WHAT TO PRODUCE:
Pick up the forum thread about recording only part of a window and continue it after its last sentence.

DOCUMENT PASSAGE:
━━━━━━━━━━━━━━━━━━━━━━━━━━━━━━

Recording part of a window

frogfish

New Member
Hi everyone,

Say I want to record this VirtualBox window, but I just want the VM part to show (no top menu or bar at the bottom):

1740736980896.png



If I right click the window capture > transform > edit transform, I can crop the capture. But then the cropped area is replaced with black space at the bottom:

1740737543189.png


How do I record part of a window without getting this black space?
 

koala

Active Member
If you crop part of the window, you're changing the aspect ratio of the content, so it's different to the default aspect ratio of 16:9. In the missing parts, there is nothing to display.
You can change the resolution in Settings > Video (both canvas and output resolution) to match the window resolution after crop, so the missing part isn't included in the video.
You can also try to make your Virtualbox window bigger (if this is possible), so the area you keep is still 16:9 ratio. Ands some VM apps allow fullscreen mode without any VM menu bar at all, so all you see is the guest window (dunno if Virtualbox provides this).

━━━━━━━━━━━━━━━━━━━━━━━━━━━━━━

DATA UNDER STUDY:
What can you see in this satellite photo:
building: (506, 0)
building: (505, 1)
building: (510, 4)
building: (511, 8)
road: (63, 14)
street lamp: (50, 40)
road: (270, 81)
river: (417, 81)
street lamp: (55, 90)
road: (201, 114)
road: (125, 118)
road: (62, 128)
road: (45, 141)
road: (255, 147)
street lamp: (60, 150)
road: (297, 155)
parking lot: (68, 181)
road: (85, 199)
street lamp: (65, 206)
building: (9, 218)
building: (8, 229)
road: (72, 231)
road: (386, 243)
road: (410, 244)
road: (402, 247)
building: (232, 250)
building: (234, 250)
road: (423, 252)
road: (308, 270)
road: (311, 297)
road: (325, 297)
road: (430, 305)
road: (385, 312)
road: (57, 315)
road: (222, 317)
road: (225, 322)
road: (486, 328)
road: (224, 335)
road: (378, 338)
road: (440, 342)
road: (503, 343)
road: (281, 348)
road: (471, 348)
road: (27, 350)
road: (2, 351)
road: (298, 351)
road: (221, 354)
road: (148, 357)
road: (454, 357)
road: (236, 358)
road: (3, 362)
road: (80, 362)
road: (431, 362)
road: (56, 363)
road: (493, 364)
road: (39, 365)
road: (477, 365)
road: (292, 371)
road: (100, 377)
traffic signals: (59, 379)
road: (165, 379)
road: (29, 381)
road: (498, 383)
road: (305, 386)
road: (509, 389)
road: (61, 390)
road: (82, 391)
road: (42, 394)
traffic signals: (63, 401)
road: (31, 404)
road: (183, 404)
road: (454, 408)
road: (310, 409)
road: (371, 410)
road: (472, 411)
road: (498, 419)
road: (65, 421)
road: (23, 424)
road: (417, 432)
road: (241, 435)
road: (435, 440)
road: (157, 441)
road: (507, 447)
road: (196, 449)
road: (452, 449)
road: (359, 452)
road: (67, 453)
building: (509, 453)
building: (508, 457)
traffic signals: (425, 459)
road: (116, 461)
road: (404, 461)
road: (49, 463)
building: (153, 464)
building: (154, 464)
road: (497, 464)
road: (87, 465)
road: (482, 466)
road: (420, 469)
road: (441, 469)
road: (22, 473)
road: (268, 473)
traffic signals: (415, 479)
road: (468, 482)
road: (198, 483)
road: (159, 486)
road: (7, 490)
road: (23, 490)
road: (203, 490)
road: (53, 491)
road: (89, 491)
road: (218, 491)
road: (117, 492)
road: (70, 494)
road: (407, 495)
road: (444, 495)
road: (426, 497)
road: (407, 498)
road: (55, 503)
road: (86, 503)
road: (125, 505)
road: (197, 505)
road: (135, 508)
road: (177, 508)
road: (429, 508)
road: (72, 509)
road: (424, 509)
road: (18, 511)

━━━━━━━━━━━━━━━━━━━━━━━━━━━━━━

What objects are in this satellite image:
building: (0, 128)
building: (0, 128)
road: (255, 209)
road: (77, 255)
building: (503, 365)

━━━━━━━━━━━━━━━━━━━━━━━━━━━━━━

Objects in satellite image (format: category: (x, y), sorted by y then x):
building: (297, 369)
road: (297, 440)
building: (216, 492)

━━━━━━━━━━━━━━━━━━━━━━━━━━━━━━

SOLVED EXERCISE:
Also see:
 

AaronD

Active Member
Doesn't VirtualBox have a recording function built-in? I seem to remember it did, when I was using it. Why not use that?

some VM apps allow fullscreen mode without any VM menu bar at all, so all you see is the guest window (dunno if Virtualbox provides this).
It does. It makes it appear as if the guest OS is installed physically and the host and other guests don't exist. Of course they do, and they're still running too, and the guest in front of you still has the usual problems of being a virtual guest and not actually native...but you get the idea.
 

frogfish

New Member
Hi guys, thanks for replying. I don't want to record the VM in full screen because I don't want to have to start the recording, then set VB to full screen, then exit it to stop the recording (obviously I can't start/stop OBS from within the guest OS). I don't want the hassle of having to cut that part out and rerender the video. That's why I'm recording a non-maximized window, I'm able to record clips of just the parts I want to record. I'm recording lots of short clips.

But the problem in the OP is solved, because I found out VB lets you hide the bars are the top and bottom of the window, so that problem is dealt with.

My only problem now is that when I right click the window capture and choose "resize output (source size)", so that I don't get any black bars in the recording, the recording is a bit blurrier than the actual thing. I've tried playing with output settings (using GPU video encoder, changing the rate control to CQP, changing the CQ level), but to no avail. It's always slightly blurrier than what the actual window looks like.

So if anyone knows how to record a non-maximized window without losing quality, please let me know.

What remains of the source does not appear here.